Minhas pandorgas tinham razão.
Os fios de luz são os nossos inimigos.
Quantas pipas feitas com paciência e cola, com delicadeza e capricho, perderam-se nos postes do meu bairro?
Trabalho de dias de confecção, com madeira e papel colorido, se esvaía nos mesmos obstáculos.
Elas ficavam presas pela rabiola. Esta, formada de tiras de sacola, atuava como vetor da direção do fio e era decisiva por conferir estabilidade, aerodinâmica e equilíbrio ao brinquedo.
Quando empinada, a base escapava do perigo, mas a rabiola se enroscava nos fios. Fracassava repetidamente no enfrentamento inimigo.
Eu odiava os postes com todas as minhas lágrimas, que reduziam o céu da minha infância, que não me permitiam voar alto.
Outra vez, o exército de postes, com seus novelos enfeando a paisagem, com sua cabeleira enredada de conexões, apresenta-se como vilão incidental por tantos transtornos nos dias de apagão.
Como diz meu colega Marcelo Rech, em sua racionalidade límpida, “enquanto houver vento e árvore, haverá falta de energia”.
A única solução é enterrar a fiação, é mudar a fiação hoje aérea para a subterrânea.
Com a regularidade de eventos climáticos adversos nos últimos meses, como ciclone extratropical, enchente (a maior desde 1941) e tempestades com rajadas violentas a 89 km/h, só nos resta assumir a empreitada de tal investimento. O custo é a nossa sobrevivência. Ou sempre careceremos de energia elétrica, sofrendo baques constantes em nossa economia.
Não podemos culpabilizar as árvores, pois elas são determinantes para a qualidade do nosso ar e responsáveis por alcançarmos o raro status de uma das capitais mais arborizadas do país.
As companhias de energia não têm como recorrer mais a soluções paliativas. Ou enterram a fiação, ou enterram definitivamente qualquer credibilidade na distribuição do serviço, que já não é barato para o consumidor.
Vou além: o caminho para a evolução já está pavimentado pelo Executivo. O prefeito Sebastião Melo (MDB) sancionou lei que determina que empresas e concessionárias substituam o sistema atual por um cabeamento subterrâneo até abril de 2038. O projeto, de autoria dos vereadores Cassiá Carpes (PP) e Fernanda Barth (PL), foi aprovado em dezembro de 2022 pela Câmara Municipal.
A questão agora é, a partir do estardalhaço da opinião pública, vencer as resistências idiossincráticas da CEEE Equatorial para começar logo os trabalhos.
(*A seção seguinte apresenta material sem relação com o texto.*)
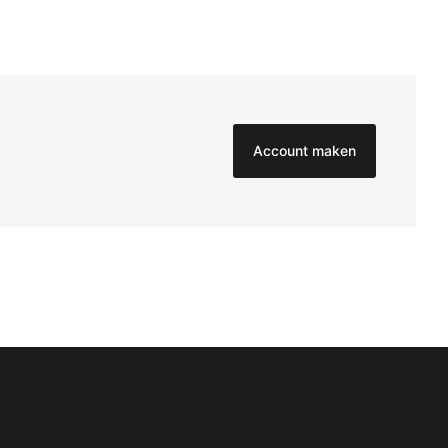
Account maken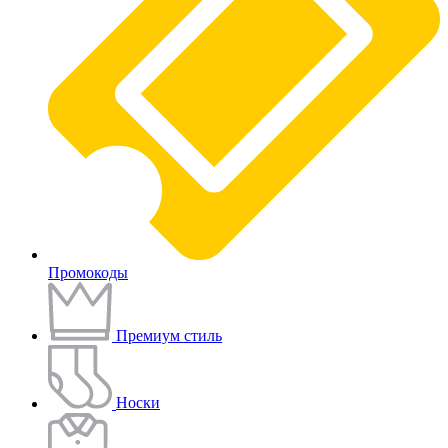
Промокоды
Премиум стиль
Носки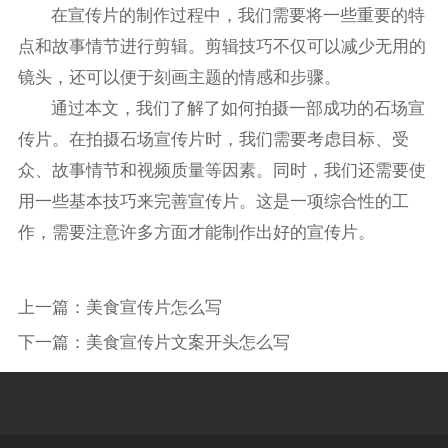
在宣传片的制作过程中，我们需要将一些重要的特
点和故事情节进行剪辑。剪辑技巧不仅可以减少无用的
镜头，还可以便于刻画主题的情感和步骤。
通过本文，我们了解了如何拍摄一部成功的石场宣
传片。在拍摄石场宣传片时，我们需要考虑目标、受
众、故事情节和视频质量等因素。同时，我们还需要使
用一些基本技巧来完善宣传片。这是一项综合性的工
作，需要注意许多方面才能制作出好的宣传片。
上一篇：
美食宣传片怎么写
下一篇：
美食宣传片文案开头怎么写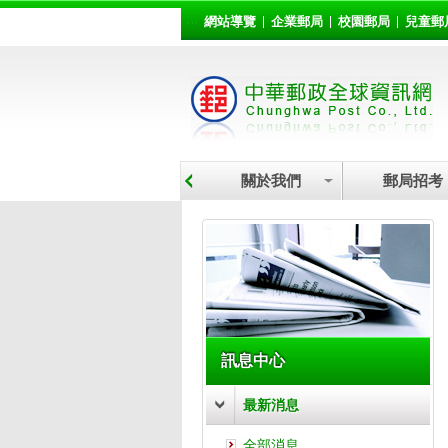
:::
跳到主要內容區塊
網站導覽
企業郵局
校園郵局
兒童郵
關於我們
郵局招考
:::
訊息中心
最新消息
全部消息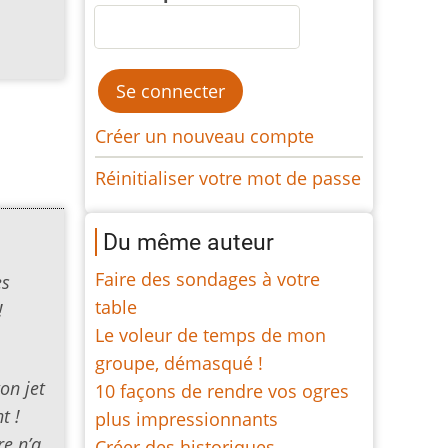
Créer un nouveau compte
Réinitialiser votre mot de passe
Du même auteur
Faire des sondages à votre
ès
table
!
Le voleur de temps de mon
groupe, démasqué !
on jet
10 façons de rendre vos ogres
t !
plus impressionnants
re n’a
Créer des historiques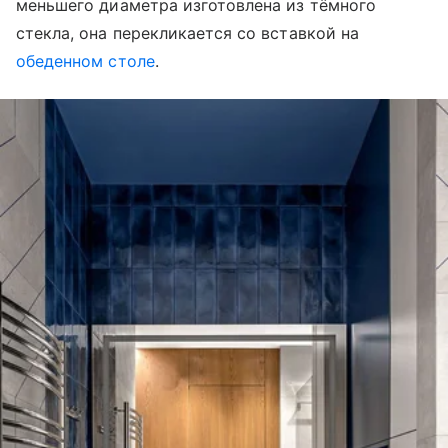
меньшего диаметра изготовлена из тёмного
стекла, она перекликается со вставкой на
обеденном столе
.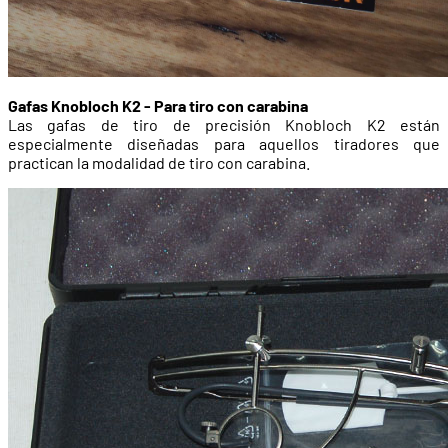
Gafas Knobloch K2 - Para tiro con carabina
Las gafas de tiro de precisión Knobloch K2 están
especialmente diseñadas para aquellos tiradores que
practican la modalidad de tiro con carabina.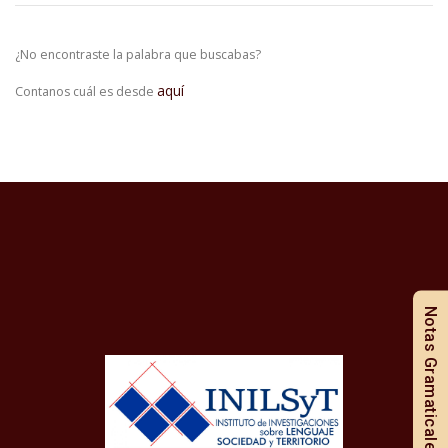
¿No encontraste la palabra que buscabas?
aquí
Contanos cuál es desde
Notas Gramaticales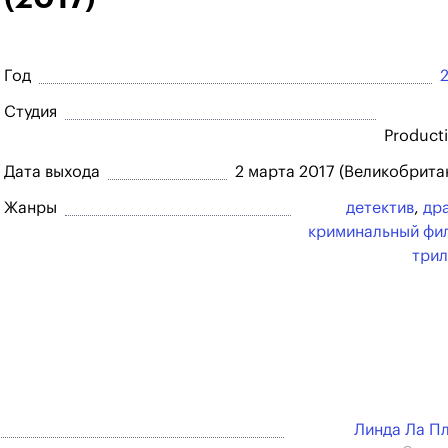
Год
Студия
Product
Дата выхода
2 марта 2017 (Великобрита
Жанры
детектив
,
др
криминальный фи
три
Линда Ла П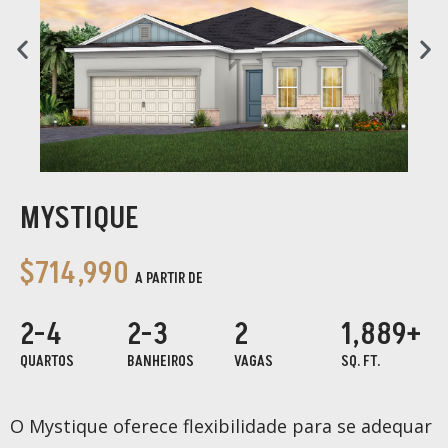
MYSTIQUE
$714,990
A PARTIR DE
2-4
2-3
2
1,889+
QUARTOS
BANHEIROS
VAGAS
SQ. FT.
O Mystique oferece flexibilidade para se adequar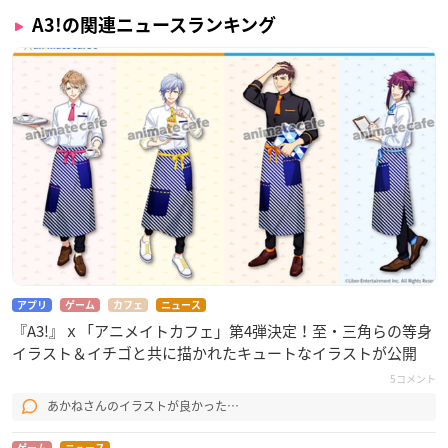
世雄一）］
A3!の関連ニュースランキング
冬組第七回公演曲
7 グラン・ステイの続きを
作詞・作曲・編曲：sasakure.UK
尾張＆津々木［雪白 東、ガイ（CV：柿原徹也、日野 聡）］
8 モノローグ (Instrumental)
9 The Contract (Instrumental)
10 ITTEKI～義経異聞録～ (Instrumental)
アプリ
ゲーム
カフェ
ニュース
『A3!』ｘ「アニメイトカフェ」第4弾決定！至・三角らの等身
11 蜃気楼は奇術の夜に (Instrumental)
イラスト＆イチゴと共に描かれたキュートなイラストが公開
5コメント
12 Shake the Shape (Instrumental)
あかねさんのイラストが良かった…
13 Hungry Neighbors (Instrumental)
ゲーム
ニュース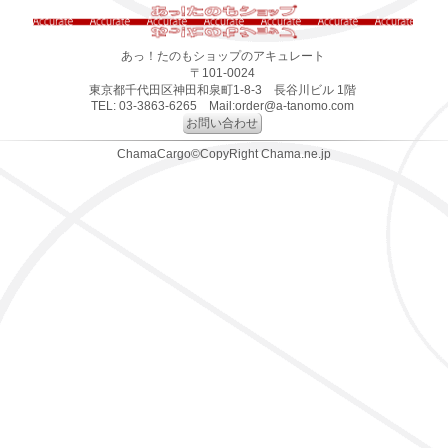
あっ！たのもショップのアキュレート
〒101-0024
東京都千代田区神田和泉町1-8-3 長谷川ビル 1階
TEL: 03-3863-6265 Mail:order@a-tanomo.com
お問い合わせ
ChamaCargo©CopyRight Chama.ne.jp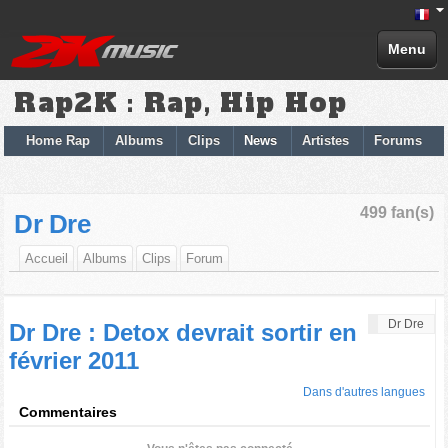
Menu
Rap2K : Rap, Hip Hop
Home Rap
Albums
Clips
News
Artistes
Forums
499 fan(s)
Dr Dre
Accueil
Albums
Clips
Forum
Dr Dre
Dr Dre : Detox devrait sortir en
février 2011
Dans d'autres langues
Commentaires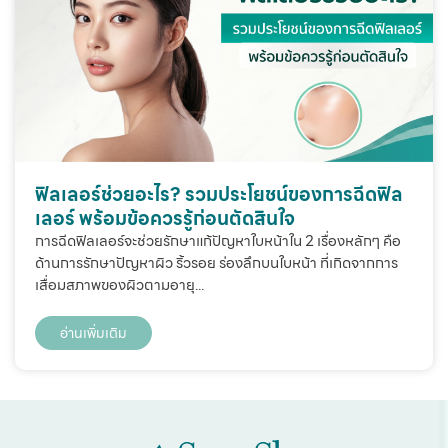
ฟิลเลอร์ช่วยอะไร? รวมประโยชน์ของการฉีดฟิล
เลอร์ พร้อมข้อควรรู้ก่อนตัดสินใจ
การฉีดฟิลเลอร์จะช่วยรักษาแก้ปัญหาใบหน้าใน 2 เรื่องหลักๆ คือ
ด้านการรักษาปัญหาผิว ริ้วรอย ร่องลึกบนใบหน้า ที่เกิดจากการ
เสื่อมสภาพของผิวตามอายุ...
อ่านเพิ่มเติม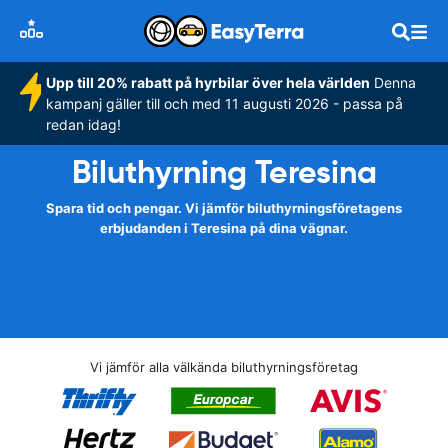
Upp till 20% rabatt på hyrbilar över hela världen
Denna
kampanj gäller till och med 11 augusti 2026 - passa på
redan idag!
Biluthyrning Teresina
Spara tid och pengar. Vi jämför biluthyrningsföretagens
erbjudanden i Teresina på dina vägnar.
Vi jämför alla välkända biluthyrningsföretag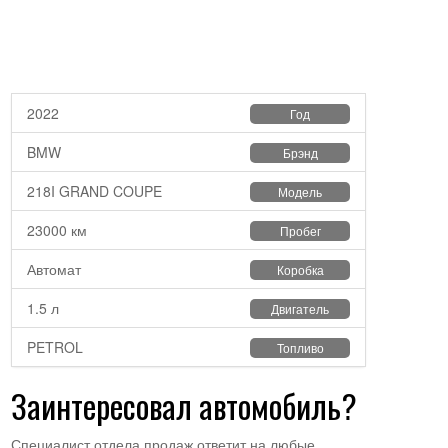
2022
Год
BMW
Брэнд
218I GRAND COUPE
Модель
23000 км
Пробег
Автомат
Коробка
1.5 л
Двигатель
PETROL
Топливо
Заинтересовал автомобиль?
Специалист отдела продаж ответит на любые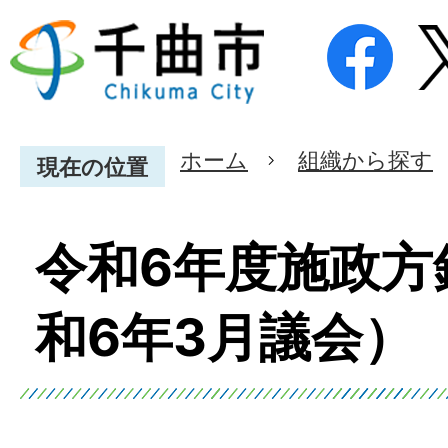
ホーム
組織から探す
現在の位置
令和6年度施政方
和6年3月議会）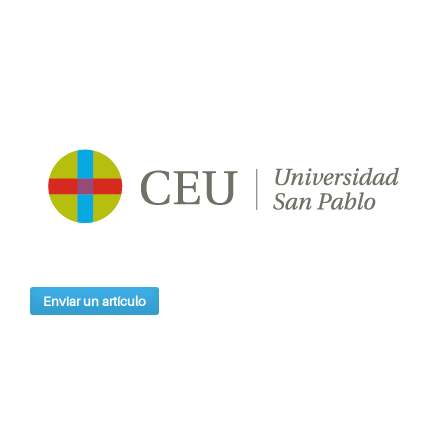
Enviar un artículo
Índices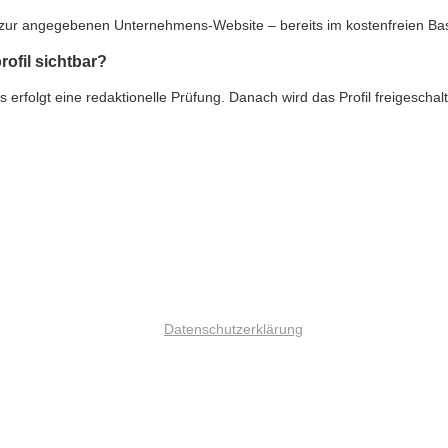
nk zur angegebenen Unternehmens-Website – bereits im kostenfreien Ba
rofil sichtbar?
rfolgt eine redaktionelle Prüfung. Danach wird das Profil freigeschalte
Datenschutzerklärung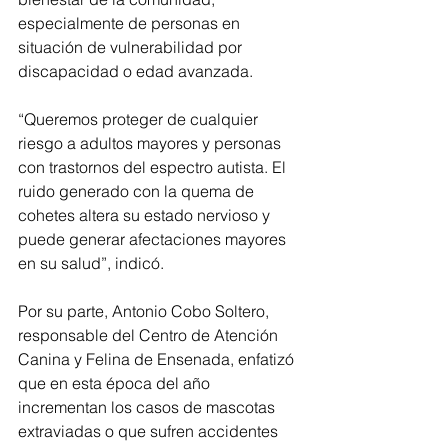
especialmente de personas en 
situación de vulnerabilidad por 
discapacidad o edad avanzada.
“Queremos proteger de cualquier 
riesgo a adultos mayores y personas 
con trastornos del espectro autista. El 
ruido generado con la quema de 
cohetes altera su estado nervioso y 
puede generar afectaciones mayores 
en su salud”, indicó.
Por su parte, Antonio Cobo Soltero, 
responsable del Centro de Atención 
Canina y Felina de Ensenada, enfatizó 
que en esta época del año 
incrementan los casos de mascotas 
extraviadas o que sufren accidentes 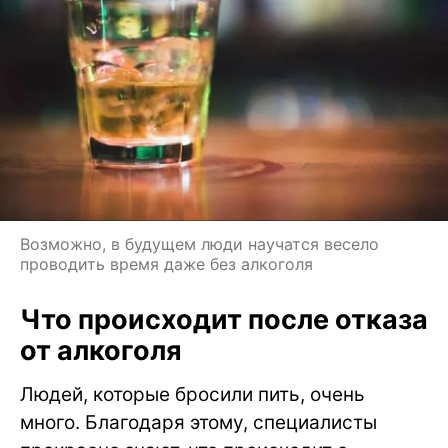
Возможно, в будущем люди научатся весело
проводить время даже без алкоголя
Что происходит после отказа
от алкоголя
Людей, которые бросили пить, очень
много. Благодаря этому, специалисты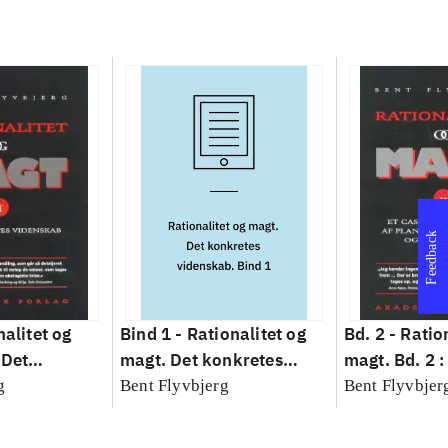
Feedback
nalitet og
Bind 1 -
Rationalitet og
Bd. 2 -
Ratio
 Det
magt. Det konkretes
magt. Bd. 2 :
idenskab
videnskab. Bind 1
baseret studi
g
Bent Flyvbjerg
Bent Flyvbjer
planlægning,
modernitet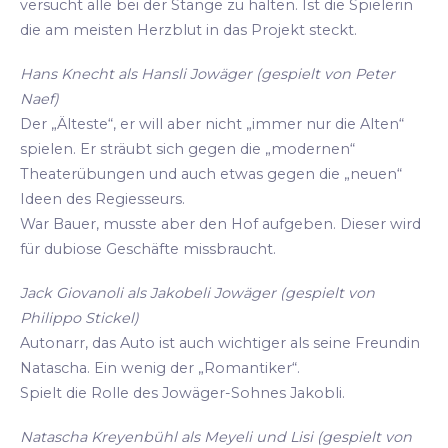
versucht alle bei der Stange zu halten. Ist die Spielerin
die am meisten Herzblut in das Projekt steckt.
Hans Knecht als Hansli Jowäger (gespielt von Peter
Naef)
Der „Älteste“, er will aber nicht „immer nur die Alten“
spielen. Er sträubt sich gegen die „modernen“
Theaterübungen und auch etwas gegen die „neuen“
Ideen des Regiesseurs.
War Bauer, musste aber den Hof aufgeben. Dieser wird
für dubiose Geschäfte missbraucht.
Jack Giovanoli als Jakobeli Jowäger (gespielt von
Philippo Stickel)
Autonarr, das Auto ist auch wichtiger als seine Freundin
Natascha. Ein wenig der „Romantiker“.
Spielt die Rolle des Jowäger-Sohnes Jakobli.
Natascha Kreyenbühl als Meyeli und Lisi (gespielt von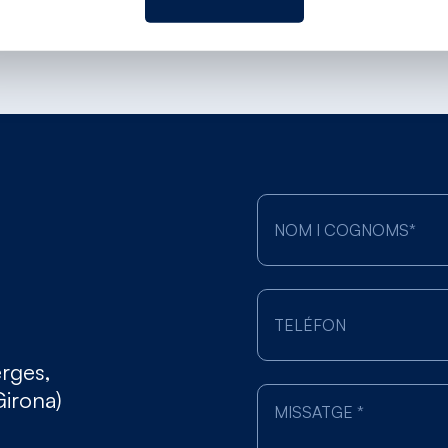
erges,
Girona)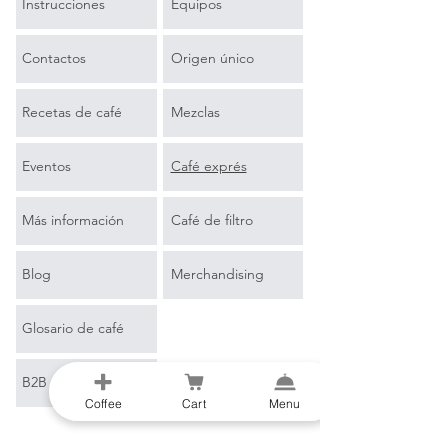
Instrucciones
Equipos
Contactos
Origen único
Recetas de café
Mezclas
Eventos
Café exprés
Más información
Café de filtro
Blog
Merchandising
Glosario de café
B2B
Coffee
Cart
Menu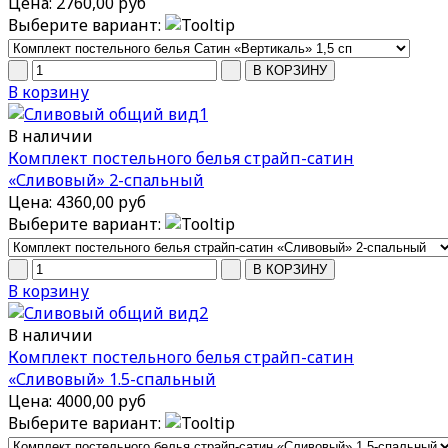
Цена:
2760,00 руб
Выберите вариант:
В корзину
В наличии
Комплект постельного белья страйп-сатин
«Сливовый» 2-спальный
Цена:
4360,00 руб
Выберите вариант:
В корзину
В наличии
Комплект постельного белья страйп-сатин
«Сливовый» 1.5-спальный
Цена:
4000,00 руб
Выберите вариант:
Não podemos esperar 14 anos, o prazo máximo legal, para mexer no solo.
Aliás, qualquer edificação vindoura na cidade já é obrigada a seguir a legislação, como condição prévia para aprovação do loteamento.
A nova orla do Guaíba é um exemplo da beleza desimpedida com a implantação do sistema subterrâneo. Na região, os fios estão debaixo da terra.
Lá, minhas pandorgas de menino seriam livres.